┏━━

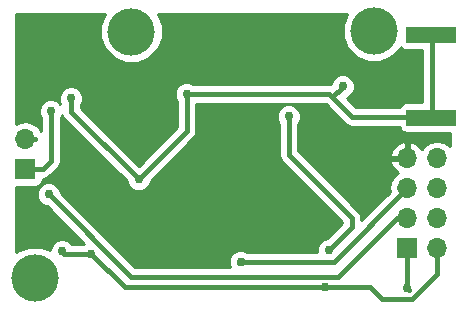
<source format=gbr>
G04 #@! TF.FileFunction,Copper,L2,Bot,Signal*
%FSLAX46Y46*%
G04 Gerber Fmt 4.6, Leading zero omitted, Abs format (unit mm)*
G04 Created by KiCad (PCBNEW 4.0.6) date Monday, October 02, 2017 'PMt' 03:48:25 PM*
%MOMM*%
%LPD*%
G01*
G04 APERTURE LIST*
%ADD10C,0.100000*%
%ADD11C,4.000000*%
%ADD12R,1.700000X1.700000*%
%ADD13O,1.700000X1.700000*%
%ADD14R,4.200000X1.350000*%
%ADD15C,0.762000*%
%ADD16C,0.381000*%
%ADD17C,0.254000*%
G04 APERTURE END LIST*
D10*
D11*
X138976100Y-89979500D03*
X130784600Y-110807500D03*
X159486600Y-89916000D03*
D12*
X162306000Y-108331000D03*
D13*
X164846000Y-108331000D03*
X162306000Y-105791000D03*
X164846000Y-105791000D03*
X162306000Y-103251000D03*
X164846000Y-103251000D03*
X162306000Y-100711000D03*
X164846000Y-100711000D03*
D12*
X129984500Y-101600000D03*
D13*
X129984500Y-99060000D03*
D14*
X164338000Y-97282000D03*
X164338000Y-90282000D03*
D15*
X156845000Y-94615000D03*
X133096000Y-108585000D03*
X135572500Y-108775500D03*
X155384500Y-111633000D03*
X139573000Y-102489000D03*
X143637000Y-95250000D03*
X133858000Y-95631000D03*
X139700000Y-99949000D03*
X152019000Y-101981000D03*
X156210000Y-106426000D03*
X145288000Y-93345000D03*
X155702000Y-108458000D03*
X152273000Y-97155000D03*
X148209000Y-109474000D03*
X131953000Y-103759000D03*
X162306000Y-111696500D03*
X132143500Y-96710500D03*
D16*
X156845000Y-94615000D02*
X156845000Y-94678500D01*
X156845000Y-94678500D02*
X155987750Y-95535750D01*
X133096000Y-108585000D02*
X133286500Y-108775500D01*
X133286500Y-108775500D02*
X135572500Y-108775500D01*
X138430000Y-111633000D02*
X155384500Y-111633000D01*
X135572500Y-108775500D02*
X138430000Y-111633000D01*
X160528000Y-112649000D02*
X160147000Y-112649000D01*
X164846000Y-110490000D02*
X162687000Y-112649000D01*
X164846000Y-108331000D02*
X164846000Y-110490000D01*
X155384500Y-111633000D02*
X159131000Y-111633000D01*
X162687000Y-112649000D02*
X160528000Y-112649000D01*
X160147000Y-112649000D02*
X159131000Y-111633000D01*
X133858000Y-95631000D02*
X133858000Y-96774000D01*
X133858000Y-96774000D02*
X139573000Y-102489000D01*
X143637000Y-95250000D02*
X143637000Y-98425000D01*
X143637000Y-98425000D02*
X139573000Y-102489000D01*
X129984500Y-99060000D02*
X130810000Y-99060000D01*
X164397000Y-97226000D02*
X157678000Y-97226000D01*
X155702000Y-95250000D02*
X143637000Y-95250000D01*
X157678000Y-97226000D02*
X155987750Y-95535750D01*
X155987750Y-95535750D02*
X155702000Y-95250000D01*
X130429000Y-99060000D02*
X130302000Y-99060000D01*
X164397000Y-90226000D02*
X164397000Y-97226000D01*
X139700000Y-97663000D02*
X139700000Y-99949000D01*
X139700000Y-99949000D02*
X139573000Y-100076000D01*
X145288000Y-93345000D02*
X144018000Y-93345000D01*
X144018000Y-93345000D02*
X139700000Y-97663000D01*
X152019000Y-101981000D02*
X152019000Y-102235000D01*
X152019000Y-102235000D02*
X156210000Y-106426000D01*
X152273000Y-97155000D02*
X152273000Y-100393500D01*
X152273000Y-100393500D02*
X157607000Y-105727500D01*
X157607000Y-106553000D02*
X155702000Y-108458000D01*
X157607000Y-105727500D02*
X157607000Y-106553000D01*
X152273000Y-97155000D02*
X152297000Y-97179000D01*
X148209000Y-109474000D02*
X156083000Y-109474000D01*
X156083000Y-109474000D02*
X162306000Y-103251000D01*
X148082000Y-109601000D02*
X148336000Y-109347000D01*
X148209000Y-109474000D02*
X148082000Y-109601000D01*
X148336000Y-109347000D02*
X148336000Y-109601000D01*
X162306000Y-105791000D02*
X161417000Y-105791000D01*
X131953000Y-103759000D02*
X138938000Y-110744000D01*
X156464000Y-110744000D02*
X138938000Y-110744000D01*
X161417000Y-105791000D02*
X156464000Y-110744000D01*
X162306000Y-108331000D02*
X162306000Y-111696500D01*
X162306000Y-111696500D02*
X162433000Y-111823500D01*
X162306000Y-108331000D02*
X162306000Y-108839000D01*
X129984500Y-101600000D02*
X131445000Y-101600000D01*
X132143500Y-100901500D02*
X132143500Y-96710500D01*
X132143500Y-96710500D02*
X132143500Y-96583500D01*
X131445000Y-101600000D02*
X132143500Y-100901500D01*
D17*
G36*
X155404031Y-96119464D02*
X155404033Y-96119467D01*
X157094281Y-97809714D01*
X157094283Y-97809717D01*
X157362095Y-97988663D01*
X157678000Y-98051500D01*
X161677879Y-98051500D01*
X161693838Y-98136317D01*
X161832910Y-98352441D01*
X162045110Y-98497431D01*
X162297000Y-98548440D01*
X165914000Y-98548440D01*
X165914000Y-99653498D01*
X165443378Y-99339039D01*
X164875093Y-99226000D01*
X164816907Y-99226000D01*
X164248622Y-99339039D01*
X163766853Y-99660946D01*
X163577655Y-99944101D01*
X163577645Y-99944076D01*
X163187358Y-99515817D01*
X162662892Y-99269514D01*
X162433000Y-99390181D01*
X162433000Y-100584000D01*
X162453000Y-100584000D01*
X162453000Y-100838000D01*
X162433000Y-100838000D01*
X162433000Y-100858000D01*
X162179000Y-100858000D01*
X162179000Y-100838000D01*
X160985845Y-100838000D01*
X160864524Y-101067890D01*
X161034355Y-101477924D01*
X161424642Y-101906183D01*
X161567553Y-101973298D01*
X161226853Y-102200946D01*
X160904946Y-102682715D01*
X160791907Y-103251000D01*
X160849421Y-103540145D01*
X158432500Y-105957066D01*
X158432500Y-105727500D01*
X158369663Y-105411595D01*
X158369663Y-105411594D01*
X158190717Y-105143783D01*
X153401044Y-100354110D01*
X160864524Y-100354110D01*
X160985845Y-100584000D01*
X162179000Y-100584000D01*
X162179000Y-99390181D01*
X161949108Y-99269514D01*
X161424642Y-99515817D01*
X161034355Y-99944076D01*
X160864524Y-100354110D01*
X153401044Y-100354110D01*
X153098500Y-100051566D01*
X153098500Y-97766528D01*
X153133821Y-97731269D01*
X153288824Y-97357982D01*
X153289176Y-96953792D01*
X153134825Y-96580234D01*
X152849269Y-96294179D01*
X152475982Y-96139176D01*
X152071792Y-96138824D01*
X151698234Y-96293175D01*
X151412179Y-96578731D01*
X151257176Y-96952018D01*
X151256824Y-97356208D01*
X151411175Y-97729766D01*
X151447500Y-97766154D01*
X151447500Y-100393500D01*
X151510337Y-100709406D01*
X151689283Y-100977217D01*
X156781500Y-106069434D01*
X156781500Y-106211066D01*
X155550699Y-107441867D01*
X155500792Y-107441824D01*
X155127234Y-107596175D01*
X154841179Y-107881731D01*
X154686176Y-108255018D01*
X154685833Y-108648500D01*
X148820528Y-108648500D01*
X148785269Y-108613179D01*
X148411982Y-108458176D01*
X148007792Y-108457824D01*
X147634234Y-108612175D01*
X147348179Y-108897731D01*
X147193176Y-109271018D01*
X147192824Y-109675208D01*
X147293350Y-109918500D01*
X139279933Y-109918500D01*
X132969133Y-103607699D01*
X132969176Y-103557792D01*
X132814825Y-103184234D01*
X132529269Y-102898179D01*
X132155982Y-102743176D01*
X131751792Y-102742824D01*
X131378234Y-102897175D01*
X131092179Y-103182731D01*
X130937176Y-103556018D01*
X130936824Y-103960208D01*
X131091175Y-104333766D01*
X131376731Y-104619821D01*
X131750018Y-104774824D01*
X131801435Y-104774869D01*
X134968963Y-107942396D01*
X134961346Y-107950000D01*
X133897696Y-107950000D01*
X133672269Y-107724179D01*
X133298982Y-107569176D01*
X132894792Y-107568824D01*
X132521234Y-107723175D01*
X132235179Y-108008731D01*
X132080176Y-108382018D01*
X132080080Y-108492294D01*
X131311033Y-108172958D01*
X130262766Y-108172043D01*
X129293942Y-108572353D01*
X129234000Y-108632190D01*
X129234000Y-103097440D01*
X130834500Y-103097440D01*
X131069817Y-103053162D01*
X131285941Y-102914090D01*
X131430931Y-102701890D01*
X131481940Y-102450000D01*
X131481940Y-102418152D01*
X131760906Y-102362663D01*
X132028717Y-102183717D01*
X132727217Y-101485217D01*
X132906163Y-101217406D01*
X132969000Y-100901500D01*
X132969000Y-97322028D01*
X133004321Y-97286769D01*
X133092334Y-97074810D01*
X133095337Y-97089906D01*
X133274283Y-97357717D01*
X138556867Y-102640301D01*
X138556824Y-102690208D01*
X138711175Y-103063766D01*
X138996731Y-103349821D01*
X139370018Y-103504824D01*
X139774208Y-103505176D01*
X140147766Y-103350825D01*
X140433821Y-103065269D01*
X140588824Y-102691982D01*
X140588869Y-102640565D01*
X144220717Y-99008717D01*
X144399663Y-98740906D01*
X144462501Y-98425000D01*
X144462500Y-98424995D01*
X144462500Y-96075500D01*
X155360067Y-96075500D01*
X155404031Y-96119464D01*
X155404031Y-96119464D01*
G37*
X155404031Y-96119464D02*
X155404033Y-96119467D01*
X157094281Y-97809714D01*
X157094283Y-97809717D01*
X157362095Y-97988663D01*
X157678000Y-98051500D01*
X161677879Y-98051500D01*
X161693838Y-98136317D01*
X161832910Y-98352441D01*
X162045110Y-98497431D01*
X162297000Y-98548440D01*
X165914000Y-98548440D01*
X165914000Y-99653498D01*
X165443378Y-99339039D01*
X164875093Y-99226000D01*
X164816907Y-99226000D01*
X164248622Y-99339039D01*
X163766853Y-99660946D01*
X163577655Y-99944101D01*
X163577645Y-99944076D01*
X163187358Y-99515817D01*
X162662892Y-99269514D01*
X162433000Y-99390181D01*
X162433000Y-100584000D01*
X162453000Y-100584000D01*
X162453000Y-100838000D01*
X162433000Y-100838000D01*
X162433000Y-100858000D01*
X162179000Y-100858000D01*
X162179000Y-100838000D01*
X160985845Y-100838000D01*
X160864524Y-101067890D01*
X161034355Y-101477924D01*
X161424642Y-101906183D01*
X161567553Y-101973298D01*
X161226853Y-102200946D01*
X160904946Y-102682715D01*
X160791907Y-103251000D01*
X160849421Y-103540145D01*
X158432500Y-105957066D01*
X158432500Y-105727500D01*
X158369663Y-105411595D01*
X158369663Y-105411594D01*
X158190717Y-105143783D01*
X153401044Y-100354110D01*
X160864524Y-100354110D01*
X160985845Y-100584000D01*
X162179000Y-100584000D01*
X162179000Y-99390181D01*
X161949108Y-99269514D01*
X161424642Y-99515817D01*
X161034355Y-99944076D01*
X160864524Y-100354110D01*
X153401044Y-100354110D01*
X153098500Y-100051566D01*
X153098500Y-97766528D01*
X153133821Y-97731269D01*
X153288824Y-97357982D01*
X153289176Y-96953792D01*
X153134825Y-96580234D01*
X152849269Y-96294179D01*
X152475982Y-96139176D01*
X152071792Y-96138824D01*
X151698234Y-96293175D01*
X151412179Y-96578731D01*
X151257176Y-96952018D01*
X151256824Y-97356208D01*
X151411175Y-97729766D01*
X151447500Y-97766154D01*
X151447500Y-100393500D01*
X151510337Y-100709406D01*
X151689283Y-100977217D01*
X156781500Y-106069434D01*
X156781500Y-106211066D01*
X155550699Y-107441867D01*
X155500792Y-107441824D01*
X155127234Y-107596175D01*
X154841179Y-107881731D01*
X154686176Y-108255018D01*
X154685833Y-108648500D01*
X148820528Y-108648500D01*
X148785269Y-108613179D01*
X148411982Y-108458176D01*
X148007792Y-108457824D01*
X147634234Y-108612175D01*
X147348179Y-108897731D01*
X147193176Y-109271018D01*
X147192824Y-109675208D01*
X147293350Y-109918500D01*
X139279933Y-109918500D01*
X132969133Y-103607699D01*
X132969176Y-103557792D01*
X132814825Y-103184234D01*
X132529269Y-102898179D01*
X132155982Y-102743176D01*
X131751792Y-102742824D01*
X131378234Y-102897175D01*
X131092179Y-103182731D01*
X130937176Y-103556018D01*
X130936824Y-103960208D01*
X131091175Y-104333766D01*
X131376731Y-104619821D01*
X131750018Y-104774824D01*
X131801435Y-104774869D01*
X134968963Y-107942396D01*
X134961346Y-107950000D01*
X133897696Y-107950000D01*
X133672269Y-107724179D01*
X133298982Y-107569176D01*
X132894792Y-107568824D01*
X132521234Y-107723175D01*
X132235179Y-108008731D01*
X132080176Y-108382018D01*
X132080080Y-108492294D01*
X131311033Y-108172958D01*
X130262766Y-108172043D01*
X129293942Y-108572353D01*
X129234000Y-108632190D01*
X129234000Y-103097440D01*
X130834500Y-103097440D01*
X131069817Y-103053162D01*
X131285941Y-102914090D01*
X131430931Y-102701890D01*
X131481940Y-102450000D01*
X131481940Y-102418152D01*
X131760906Y-102362663D01*
X132028717Y-102183717D01*
X132727217Y-101485217D01*
X132906163Y-101217406D01*
X132969000Y-100901500D01*
X132969000Y-97322028D01*
X133004321Y-97286769D01*
X133092334Y-97074810D01*
X133095337Y-97089906D01*
X133274283Y-97357717D01*
X138556867Y-102640301D01*
X138556824Y-102690208D01*
X138711175Y-103063766D01*
X138996731Y-103349821D01*
X139370018Y-103504824D01*
X139774208Y-103505176D01*
X140147766Y-103350825D01*
X140433821Y-103065269D01*
X140588824Y-102691982D01*
X140588869Y-102640565D01*
X144220717Y-99008717D01*
X144399663Y-98740906D01*
X144462501Y-98425000D01*
X144462500Y-98424995D01*
X144462500Y-96075500D01*
X155360067Y-96075500D01*
X155404031Y-96119464D01*
G36*
X136743558Y-88484943D02*
X136341558Y-89453067D01*
X136340643Y-90501334D01*
X136740953Y-91470158D01*
X137481543Y-92212042D01*
X138449667Y-92614042D01*
X139497934Y-92614957D01*
X140466758Y-92214647D01*
X141208642Y-91474057D01*
X141610642Y-90505933D01*
X141611557Y-89457666D01*
X141211247Y-88488842D01*
X141189443Y-88467000D01*
X157235141Y-88467000D01*
X156852058Y-89389567D01*
X156851143Y-90437834D01*
X157251453Y-91406658D01*
X157992043Y-92148542D01*
X158960167Y-92550542D01*
X160008434Y-92551457D01*
X160977258Y-92151147D01*
X161719142Y-91410557D01*
X161778430Y-91267776D01*
X161832910Y-91352441D01*
X162045110Y-91497431D01*
X162297000Y-91548440D01*
X163571500Y-91548440D01*
X163571500Y-95903560D01*
X162297000Y-95903560D01*
X162061683Y-95947838D01*
X161845559Y-96086910D01*
X161700569Y-96299110D01*
X161680037Y-96400500D01*
X158019933Y-96400500D01*
X157190846Y-95571413D01*
X157419766Y-95476825D01*
X157705821Y-95191269D01*
X157860824Y-94817982D01*
X157861176Y-94413792D01*
X157706825Y-94040234D01*
X157421269Y-93754179D01*
X157047982Y-93599176D01*
X156643792Y-93598824D01*
X156270234Y-93753175D01*
X155984179Y-94038731D01*
X155829176Y-94412018D01*
X155829143Y-94449790D01*
X155702000Y-94424500D01*
X144248528Y-94424500D01*
X144213269Y-94389179D01*
X143839982Y-94234176D01*
X143435792Y-94233824D01*
X143062234Y-94388175D01*
X142776179Y-94673731D01*
X142621176Y-95047018D01*
X142620824Y-95451208D01*
X142775175Y-95824766D01*
X142811500Y-95861154D01*
X142811500Y-98083066D01*
X139573000Y-101321566D01*
X134683500Y-96432066D01*
X134683500Y-96242528D01*
X134718821Y-96207269D01*
X134873824Y-95833982D01*
X134874176Y-95429792D01*
X134719825Y-95056234D01*
X134434269Y-94770179D01*
X134060982Y-94615176D01*
X133656792Y-94614824D01*
X133283234Y-94769175D01*
X132997179Y-95054731D01*
X132842176Y-95428018D01*
X132841824Y-95832208D01*
X132940340Y-96070636D01*
X132719769Y-95849679D01*
X132346482Y-95694676D01*
X131942292Y-95694324D01*
X131568734Y-95848675D01*
X131282679Y-96134231D01*
X131127676Y-96507518D01*
X131127324Y-96911708D01*
X131281675Y-97285266D01*
X131318000Y-97321654D01*
X131318000Y-98390613D01*
X131063647Y-98009946D01*
X130581878Y-97688039D01*
X130013593Y-97575000D01*
X129955407Y-97575000D01*
X129387122Y-97688039D01*
X129234000Y-97790352D01*
X129234000Y-88467000D01*
X136761532Y-88467000D01*
X136743558Y-88484943D01*
X136743558Y-88484943D01*
G37*
X136743558Y-88484943D02*
X136341558Y-89453067D01*
X136340643Y-90501334D01*
X136740953Y-91470158D01*
X137481543Y-92212042D01*
X138449667Y-92614042D01*
X139497934Y-92614957D01*
X140466758Y-92214647D01*
X141208642Y-91474057D01*
X141610642Y-90505933D01*
X141611557Y-89457666D01*
X141211247Y-88488842D01*
X141189443Y-88467000D01*
X157235141Y-88467000D01*
X156852058Y-89389567D01*
X156851143Y-90437834D01*
X157251453Y-91406658D01*
X157992043Y-92148542D01*
X158960167Y-92550542D01*
X160008434Y-92551457D01*
X160977258Y-92151147D01*
X161719142Y-91410557D01*
X161778430Y-91267776D01*
X161832910Y-91352441D01*
X162045110Y-91497431D01*
X162297000Y-91548440D01*
X163571500Y-91548440D01*
X163571500Y-95903560D01*
X162297000Y-95903560D01*
X162061683Y-95947838D01*
X161845559Y-96086910D01*
X161700569Y-96299110D01*
X161680037Y-96400500D01*
X158019933Y-96400500D01*
X157190846Y-95571413D01*
X157419766Y-95476825D01*
X157705821Y-95191269D01*
X157860824Y-94817982D01*
X157861176Y-94413792D01*
X157706825Y-94040234D01*
X157421269Y-93754179D01*
X157047982Y-93599176D01*
X156643792Y-93598824D01*
X156270234Y-93753175D01*
X155984179Y-94038731D01*
X155829176Y-94412018D01*
X155829143Y-94449790D01*
X155702000Y-94424500D01*
X144248528Y-94424500D01*
X144213269Y-94389179D01*
X143839982Y-94234176D01*
X143435792Y-94233824D01*
X143062234Y-94388175D01*
X142776179Y-94673731D01*
X142621176Y-95047018D01*
X142620824Y-95451208D01*
X142775175Y-95824766D01*
X142811500Y-95861154D01*
X142811500Y-98083066D01*
X139573000Y-101321566D01*
X134683500Y-96432066D01*
X134683500Y-96242528D01*
X134718821Y-96207269D01*
X134873824Y-95833982D01*
X134874176Y-95429792D01*
X134719825Y-95056234D01*
X134434269Y-94770179D01*
X134060982Y-94615176D01*
X133656792Y-94614824D01*
X133283234Y-94769175D01*
X132997179Y-95054731D01*
X132842176Y-95428018D01*
X132841824Y-95832208D01*
X132940340Y-96070636D01*
X132719769Y-95849679D01*
X132346482Y-95694676D01*
X131942292Y-95694324D01*
X131568734Y-95848675D01*
X131282679Y-96134231D01*
X131127676Y-96507518D01*
X131127324Y-96911708D01*
X131281675Y-97285266D01*
X131318000Y-97321654D01*
X131318000Y-98390613D01*
X131063647Y-98009946D01*
X130581878Y-97688039D01*
X130013593Y-97575000D01*
X129955407Y-97575000D01*
X129387122Y-97688039D01*
X129234000Y-97790352D01*
X129234000Y-88467000D01*
X136761532Y-88467000D01*
X136743558Y-88484943D01*
M02*

</source>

┗━━

:: DESCRIPTION OF THE TASK ::
I'd like every line with the string "APERTURE" copied from the listing.

:: COMPLETED EXERCISE ::
G04 APERTURE LIST*
G04 APERTURE END LIST*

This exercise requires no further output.